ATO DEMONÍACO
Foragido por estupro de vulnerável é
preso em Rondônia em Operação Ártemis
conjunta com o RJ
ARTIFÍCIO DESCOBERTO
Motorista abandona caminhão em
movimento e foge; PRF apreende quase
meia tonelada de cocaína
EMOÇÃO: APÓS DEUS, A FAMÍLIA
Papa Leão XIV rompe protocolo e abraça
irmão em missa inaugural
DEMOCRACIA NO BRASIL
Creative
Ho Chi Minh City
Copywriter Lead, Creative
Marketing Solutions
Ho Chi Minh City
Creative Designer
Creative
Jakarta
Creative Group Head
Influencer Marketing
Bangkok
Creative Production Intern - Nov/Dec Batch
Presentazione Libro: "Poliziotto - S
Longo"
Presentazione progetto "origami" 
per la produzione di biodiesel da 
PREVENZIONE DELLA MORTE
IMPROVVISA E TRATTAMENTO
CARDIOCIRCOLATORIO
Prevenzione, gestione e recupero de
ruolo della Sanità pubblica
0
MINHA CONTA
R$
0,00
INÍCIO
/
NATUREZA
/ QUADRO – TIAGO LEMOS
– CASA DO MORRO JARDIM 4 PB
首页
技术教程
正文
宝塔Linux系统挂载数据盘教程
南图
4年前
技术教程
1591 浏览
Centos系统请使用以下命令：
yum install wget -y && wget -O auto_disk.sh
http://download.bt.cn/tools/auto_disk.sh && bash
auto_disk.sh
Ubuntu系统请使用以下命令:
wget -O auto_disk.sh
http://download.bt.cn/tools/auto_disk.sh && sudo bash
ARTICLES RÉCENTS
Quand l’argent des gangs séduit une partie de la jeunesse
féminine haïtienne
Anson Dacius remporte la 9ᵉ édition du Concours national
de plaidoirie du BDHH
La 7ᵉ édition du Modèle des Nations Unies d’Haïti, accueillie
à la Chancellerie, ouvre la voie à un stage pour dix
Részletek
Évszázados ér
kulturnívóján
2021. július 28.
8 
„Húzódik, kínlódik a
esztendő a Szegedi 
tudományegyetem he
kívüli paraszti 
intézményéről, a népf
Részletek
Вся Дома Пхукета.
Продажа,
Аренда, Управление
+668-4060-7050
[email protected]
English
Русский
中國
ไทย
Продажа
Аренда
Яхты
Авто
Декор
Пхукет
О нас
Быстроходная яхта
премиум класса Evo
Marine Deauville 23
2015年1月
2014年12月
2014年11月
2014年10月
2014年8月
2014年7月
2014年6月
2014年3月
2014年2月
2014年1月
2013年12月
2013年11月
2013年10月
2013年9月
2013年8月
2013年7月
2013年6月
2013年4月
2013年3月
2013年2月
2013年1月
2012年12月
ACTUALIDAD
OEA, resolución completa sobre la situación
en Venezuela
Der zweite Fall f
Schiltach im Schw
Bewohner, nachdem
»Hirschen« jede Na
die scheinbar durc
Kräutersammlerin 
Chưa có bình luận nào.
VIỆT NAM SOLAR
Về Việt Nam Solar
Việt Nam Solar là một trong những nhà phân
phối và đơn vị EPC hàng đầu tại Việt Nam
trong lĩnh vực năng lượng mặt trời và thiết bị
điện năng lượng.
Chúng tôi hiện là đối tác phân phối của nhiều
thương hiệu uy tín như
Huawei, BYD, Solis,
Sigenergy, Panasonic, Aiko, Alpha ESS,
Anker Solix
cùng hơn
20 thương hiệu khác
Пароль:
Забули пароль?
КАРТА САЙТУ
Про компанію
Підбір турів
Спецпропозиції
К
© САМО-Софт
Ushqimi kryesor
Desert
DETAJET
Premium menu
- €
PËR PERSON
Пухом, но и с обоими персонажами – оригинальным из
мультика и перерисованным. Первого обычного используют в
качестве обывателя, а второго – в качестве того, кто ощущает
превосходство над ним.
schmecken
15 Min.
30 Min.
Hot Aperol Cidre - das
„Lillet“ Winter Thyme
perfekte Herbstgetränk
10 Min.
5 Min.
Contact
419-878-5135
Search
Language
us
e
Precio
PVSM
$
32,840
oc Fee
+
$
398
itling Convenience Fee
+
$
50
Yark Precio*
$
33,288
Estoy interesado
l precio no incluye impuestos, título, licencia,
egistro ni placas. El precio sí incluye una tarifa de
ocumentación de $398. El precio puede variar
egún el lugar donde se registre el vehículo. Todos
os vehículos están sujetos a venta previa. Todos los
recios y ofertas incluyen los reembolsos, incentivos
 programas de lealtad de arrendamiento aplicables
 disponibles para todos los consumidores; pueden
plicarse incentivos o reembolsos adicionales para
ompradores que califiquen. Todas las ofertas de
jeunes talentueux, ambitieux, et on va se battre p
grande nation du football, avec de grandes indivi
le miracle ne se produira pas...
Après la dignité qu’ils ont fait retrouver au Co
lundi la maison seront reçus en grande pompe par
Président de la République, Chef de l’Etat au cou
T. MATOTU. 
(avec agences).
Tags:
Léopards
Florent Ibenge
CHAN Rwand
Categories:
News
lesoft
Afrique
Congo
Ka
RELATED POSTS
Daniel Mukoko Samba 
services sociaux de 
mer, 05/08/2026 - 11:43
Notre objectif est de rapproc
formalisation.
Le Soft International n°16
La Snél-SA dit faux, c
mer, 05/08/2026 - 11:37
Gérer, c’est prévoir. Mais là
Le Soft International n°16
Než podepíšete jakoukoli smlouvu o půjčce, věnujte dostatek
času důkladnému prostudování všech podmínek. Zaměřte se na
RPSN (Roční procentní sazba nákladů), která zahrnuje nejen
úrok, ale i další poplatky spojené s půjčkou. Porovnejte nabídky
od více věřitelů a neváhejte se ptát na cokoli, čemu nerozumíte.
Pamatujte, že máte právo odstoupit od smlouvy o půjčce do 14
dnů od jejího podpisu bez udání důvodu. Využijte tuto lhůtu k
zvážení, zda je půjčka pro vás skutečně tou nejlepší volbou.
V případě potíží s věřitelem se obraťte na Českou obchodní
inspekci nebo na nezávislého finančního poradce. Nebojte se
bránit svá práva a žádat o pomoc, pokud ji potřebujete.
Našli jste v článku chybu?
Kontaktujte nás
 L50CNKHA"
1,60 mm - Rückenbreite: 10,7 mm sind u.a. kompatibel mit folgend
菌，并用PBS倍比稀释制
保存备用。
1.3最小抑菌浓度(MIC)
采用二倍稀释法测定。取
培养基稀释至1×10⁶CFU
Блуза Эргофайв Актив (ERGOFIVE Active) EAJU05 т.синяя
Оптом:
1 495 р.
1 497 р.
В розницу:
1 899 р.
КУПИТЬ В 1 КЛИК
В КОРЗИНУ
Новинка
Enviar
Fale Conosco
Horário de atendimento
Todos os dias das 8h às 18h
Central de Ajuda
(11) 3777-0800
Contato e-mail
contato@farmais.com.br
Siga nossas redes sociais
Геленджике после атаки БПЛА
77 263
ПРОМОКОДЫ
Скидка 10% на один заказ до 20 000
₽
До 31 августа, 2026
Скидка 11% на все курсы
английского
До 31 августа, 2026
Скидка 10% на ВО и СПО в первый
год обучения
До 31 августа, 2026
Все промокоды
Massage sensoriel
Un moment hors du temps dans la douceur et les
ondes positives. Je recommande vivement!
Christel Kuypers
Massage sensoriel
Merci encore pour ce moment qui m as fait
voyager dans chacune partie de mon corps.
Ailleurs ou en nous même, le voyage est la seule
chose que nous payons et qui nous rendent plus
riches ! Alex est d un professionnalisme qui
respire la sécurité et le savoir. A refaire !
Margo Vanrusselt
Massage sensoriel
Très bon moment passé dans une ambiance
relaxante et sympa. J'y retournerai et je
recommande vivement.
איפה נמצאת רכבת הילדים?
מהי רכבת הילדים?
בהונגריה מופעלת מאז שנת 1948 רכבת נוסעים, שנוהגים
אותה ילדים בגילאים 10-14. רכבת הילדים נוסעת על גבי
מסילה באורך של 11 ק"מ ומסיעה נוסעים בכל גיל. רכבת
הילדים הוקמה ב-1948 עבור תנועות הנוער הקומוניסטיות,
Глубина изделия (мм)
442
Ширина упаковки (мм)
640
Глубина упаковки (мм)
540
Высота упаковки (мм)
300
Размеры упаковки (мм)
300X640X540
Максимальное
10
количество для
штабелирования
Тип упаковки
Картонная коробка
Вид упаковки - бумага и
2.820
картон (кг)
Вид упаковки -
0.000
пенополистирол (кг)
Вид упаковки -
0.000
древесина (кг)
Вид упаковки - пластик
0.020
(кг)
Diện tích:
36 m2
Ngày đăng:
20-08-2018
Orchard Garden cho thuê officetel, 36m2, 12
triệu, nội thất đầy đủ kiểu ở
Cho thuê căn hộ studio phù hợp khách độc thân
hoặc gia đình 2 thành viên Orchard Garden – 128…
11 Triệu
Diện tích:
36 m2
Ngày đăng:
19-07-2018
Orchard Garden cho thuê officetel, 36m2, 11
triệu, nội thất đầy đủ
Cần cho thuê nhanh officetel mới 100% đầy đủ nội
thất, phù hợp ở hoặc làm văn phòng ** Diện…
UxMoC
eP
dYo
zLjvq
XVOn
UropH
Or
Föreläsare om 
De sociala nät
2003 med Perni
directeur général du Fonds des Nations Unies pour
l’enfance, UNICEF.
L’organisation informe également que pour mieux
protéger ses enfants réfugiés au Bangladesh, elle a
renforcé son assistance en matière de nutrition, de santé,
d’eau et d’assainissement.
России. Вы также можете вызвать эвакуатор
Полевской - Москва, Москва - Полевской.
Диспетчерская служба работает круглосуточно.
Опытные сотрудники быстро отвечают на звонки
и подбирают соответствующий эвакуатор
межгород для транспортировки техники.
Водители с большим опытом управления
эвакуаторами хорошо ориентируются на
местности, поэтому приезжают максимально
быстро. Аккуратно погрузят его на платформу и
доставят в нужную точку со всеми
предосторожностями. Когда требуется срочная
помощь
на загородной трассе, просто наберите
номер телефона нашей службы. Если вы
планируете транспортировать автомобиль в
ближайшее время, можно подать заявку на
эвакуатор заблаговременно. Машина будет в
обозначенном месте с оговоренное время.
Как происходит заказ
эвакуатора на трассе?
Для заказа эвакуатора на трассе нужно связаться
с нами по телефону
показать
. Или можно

================

Assignment
Find the word "fait" in the listing above, then copy each line where it turns up.

Solution to the exercise
Après la dignité qu’ils ont fait retrouver au Co
Merci encore pour ce moment qui m as fait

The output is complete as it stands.